I'm almost bemused by the distinction between "bigotry" and "white supremacy."  The latter is almost entirely based in the former.  You can't really be a white supremacist without being a bigot; indeed, one could almost say the former are simply more honest about their aims than the latter.  You know where they stand, where the bigot could be standing at your elbow, smiling and seeming almost wholly acceptable to you.

Kind of like Donald Trump.

We know Trump knows how. When he spoke up against the MS-13 street gang a month ago, he called its members “animals,” said “they butcher those little girls. They kidnap, they extort, they rape and they rob. They prey on children. They shouldn’t be here.” Said that “it is the policy of this administration to dismantle, decimate and eradicate MS-13” and that “one by one, we’re liberating our American towns.”


“I want to hate these muggers and murderers. They should be forced to suffer and, when they kill, they should be executed for their crimes. They must serve as examples so that others will think long and hard before committing a crime or an act of violence.”

And he kicked off his Presidential campaign claiming Mexico was sending criminals and rapists to our country.  There's a common thread there, and it's not the appeal to violence and the fear of violence; not that alone.  The "Central Park Five" were black.  MS-13 and those criminals Mexico is supposedly sending us, are non-white as well.  His words are the words of a bigot.  His appeal is to white supremacy.  Our country is being over-run by violent brown people, and we must defeat them.  Blacks run wild in our cities, and we must make examples of them.  What is the distinction between that language and the language of David Duke in Charlottesville?

“This represents a turning point for the people of this country,” said Duke in video uploaded to Twitter by Indianapolis Star photojournalist Mykal McEldowney. “We are determined to take our country back. We are going to fulfill the promises of Donald Trump. That’s what we believed in, that’s why we voted for Donald Trump. Because he said he’s going to take our country back. That’s what we gotta do.”

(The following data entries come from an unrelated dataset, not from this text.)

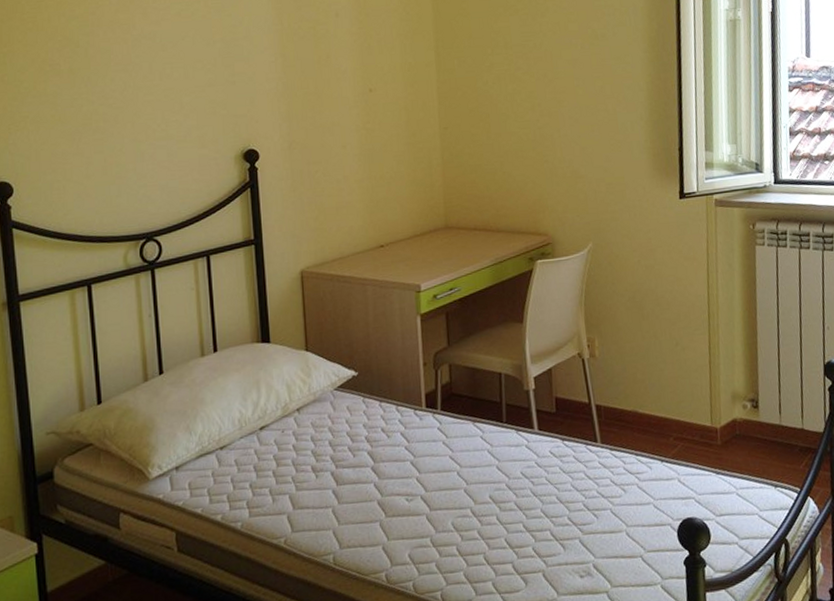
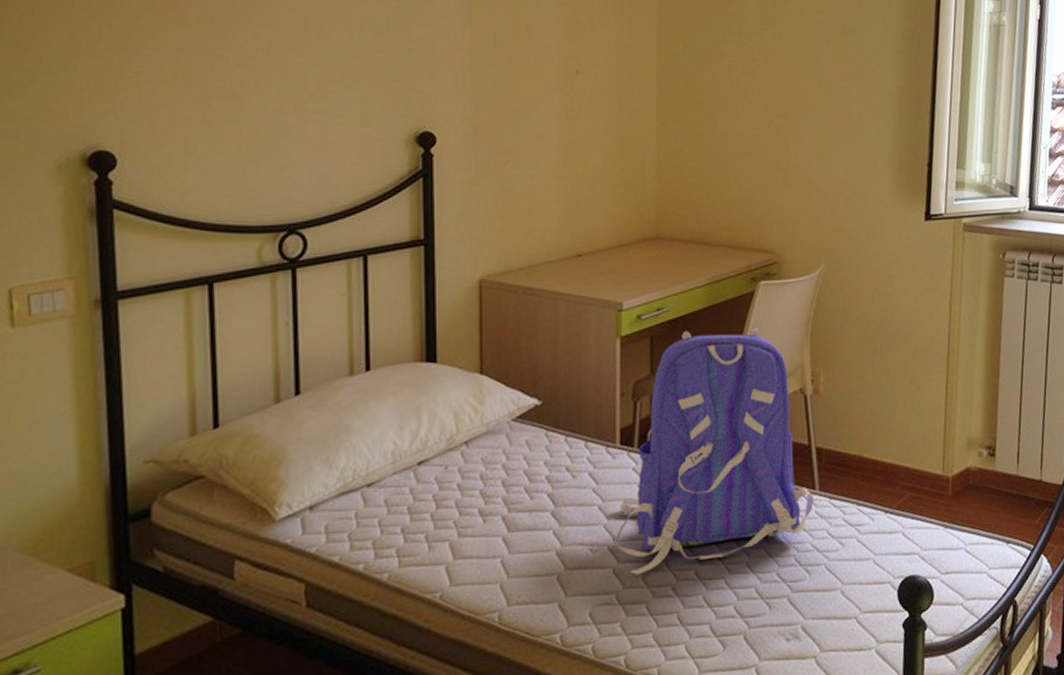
backpack: none [426,301,597,521] -> present [615,327,814,575]

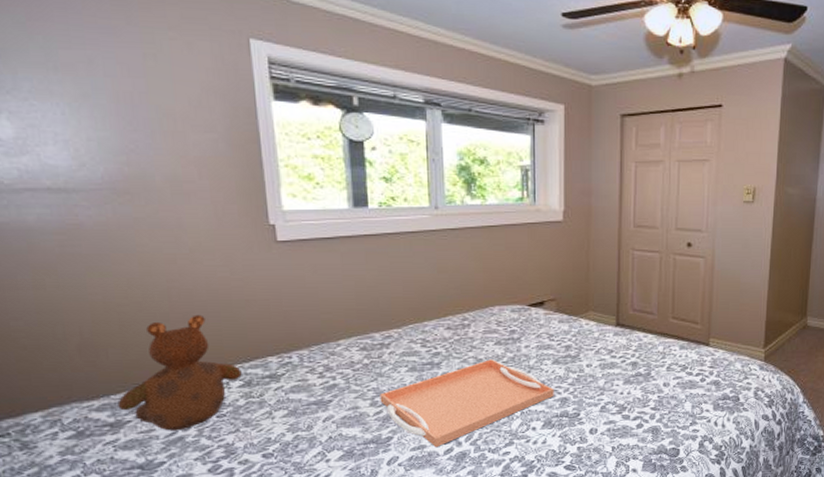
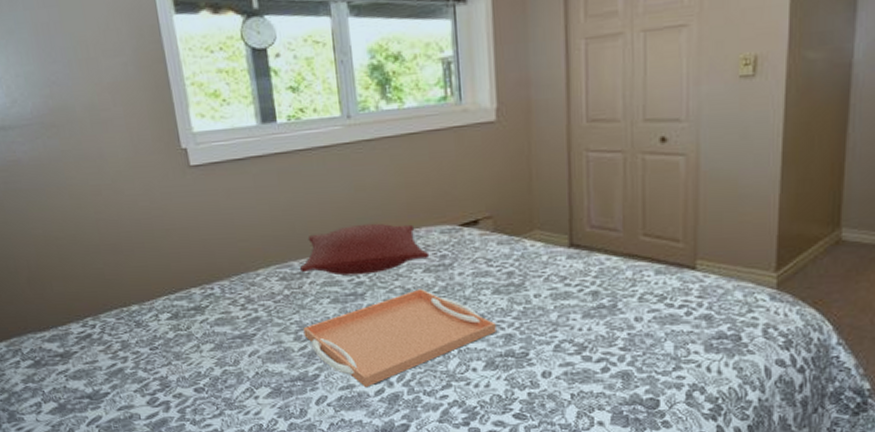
teddy bear: present [117,314,242,431] -> none [64,245,169,363]
pillow: none [381,301,501,347] -> present [300,223,430,276]

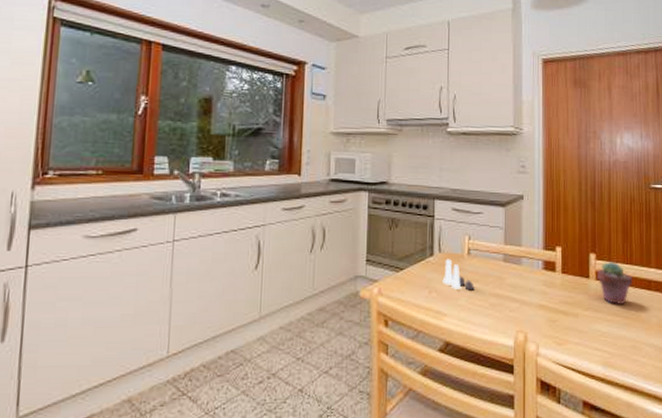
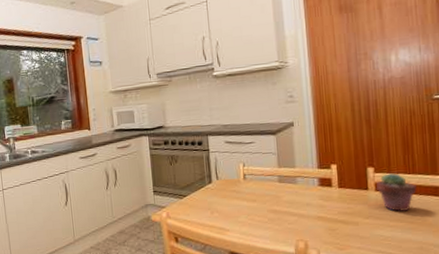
salt and pepper shaker set: present [442,259,475,291] -> none [222,184,253,209]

Take our country back from whom?  The blacks in Central Park, for one.  The criminals and rapists from Mexico.  MS-13; just to name a few.  All of them various shades of not-white.  The kind of people David Duke wants to take our country back from.  As do many of the people who showed up in Virginia with weekend in MAGA caps.  They know what would MAGA, and they were there to shout it.

David Duke is a racist and a white supremacist and a bigot and every other adjective, label, and noun we can apply to him to make him a pariah.  And the distinction between David Duke and Donald Trump is that one of them sits in the Oval Office.

And that makes us wary of even calling him "prejudiced."

1 comment:

  1. The Republicans have been encouraging this for generations, now, really since 1964 (Jackie Robinson's account of his experience at the Republican convention that year was a huge eye-opener) and now they're trying to disavow something they created.

    I read somewhere that that Cvjetanovic guy is a member of some Croatian fascist group, I don't know if it's true but given his participation in this it's clear he's a fascist.

    As Charles Pierce said, this weekend's events were about the lowest thing I've ever seen. I was glad my WWII veteran parents weren't alive to see Trump made president but I'm really glad they weren't here to see armed Nazis, parading by torchlight in an American city without all politicians condemning it. Even before the car-terrorist incident. Not to mention the judiciary allowing it as "freedom of speech".

    I notice the planned Nazi event in Boston is billed as a "free speech" event, too. Doesn't do a single thing to convince me my conclusions about what the court rulings in that area for the past 53 years have been a colossal breach of judicial and legal responsibility. My fear is that they'll hold enough of those to make this seem normal.